My mate has Parmas, and they're REALLY skittish......they keep killing the joeys too


----------



## Amalthea (Oct 2, 2007)

I want parmas so badly!!!


----------



## yugimon121 (Oct 4, 2009)

Well idk what their pricing is in the Uk, but i say 300 for a pair is a steal!
I guess i'll go with the bennetts then, Will sure to post when i get young ones :flrt:


----------



## Pouchie (Feb 9, 2008)

have to speak as I find - I only have experience with 2 parmas, one male one female and our female is not skittish at all. The male is though!
They are relocated at the moment so I am waiting for updated pics/video that i could post (lost all mine from when they lived here)
don't forget parmas are fairly gregarious but they are thought to be solitary in the wild so no real need to get two. You could just start with one. Our two 'socialise' somewhat but also sort of bark at each other aswell. Two males would be a no-no.


----------



## Salzburg (Oct 17, 2011)

We've got both species at my college, and all our Parmas are skittish and hard to handle. This might not be the case for all though.

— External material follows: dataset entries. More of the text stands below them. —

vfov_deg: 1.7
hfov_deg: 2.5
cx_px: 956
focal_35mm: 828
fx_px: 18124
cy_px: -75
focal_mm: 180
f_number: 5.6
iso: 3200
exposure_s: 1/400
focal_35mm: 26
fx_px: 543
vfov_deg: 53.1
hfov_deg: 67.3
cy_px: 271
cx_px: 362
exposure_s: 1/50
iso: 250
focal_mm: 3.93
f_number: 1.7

We have a handsome hand reared Bennetts wallaby, he is very calm and we can handle him fine. Even our non hand reared ones (don't think wild is the correct term here ) are quite chillaxed little dudes. 

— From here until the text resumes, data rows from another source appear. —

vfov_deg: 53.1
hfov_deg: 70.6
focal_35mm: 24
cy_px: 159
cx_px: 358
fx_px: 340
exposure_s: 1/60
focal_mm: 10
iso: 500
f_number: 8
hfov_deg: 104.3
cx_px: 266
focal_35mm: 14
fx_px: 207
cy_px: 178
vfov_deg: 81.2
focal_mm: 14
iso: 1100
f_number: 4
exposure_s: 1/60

That's all I really know about them, hope it helps.


----------



## yugimon121 (Oct 4, 2009)

Thanks for the reply, I ended up getting neither as it turns out that "Ill collect them tomorrow" meant to the breeder "If someone comes earlier, be more than free to sell to them!"
What a waste of a 3 hour drive :lol2:


----------



## Salzburg (Oct 17, 2011)

yugimon121 said:


> Thanks for the reply, I ended up getting neither as it turns out that "Ill collect them tomorrow" meant to the breeder "If someone comes earlier, be more than free to sell to them!"
> What a waste of a 3 hour drive :lol2:


Wow, nice :gasp:


----------



## Amalthea (Oct 2, 2007)

yugimon121 said:


> Thanks for the reply, I ended up getting neither as it turns out that "Ill collect them tomorrow" meant to the breeder "If someone comes earlier, be more than free to sell to them!"
> What a waste of a 3 hour drive :lol2:


You've GOT to be kidding!! :gasp:


----------



## yugimon121 (Oct 4, 2009)

Amalthea said:


> You've GOT to be kidding!! :gasp:


Nope, I even called him before I left!
Yet another reason why us southerners hate Northern Ireland :lol2:


----------



## Amalthea (Oct 2, 2007)

yugimon121 said:


> Nope, I even called him before I left!
> Yet another reason why us southerners hate Northern Ireland :lol2:


That is just.... Amazing :gasp:


----------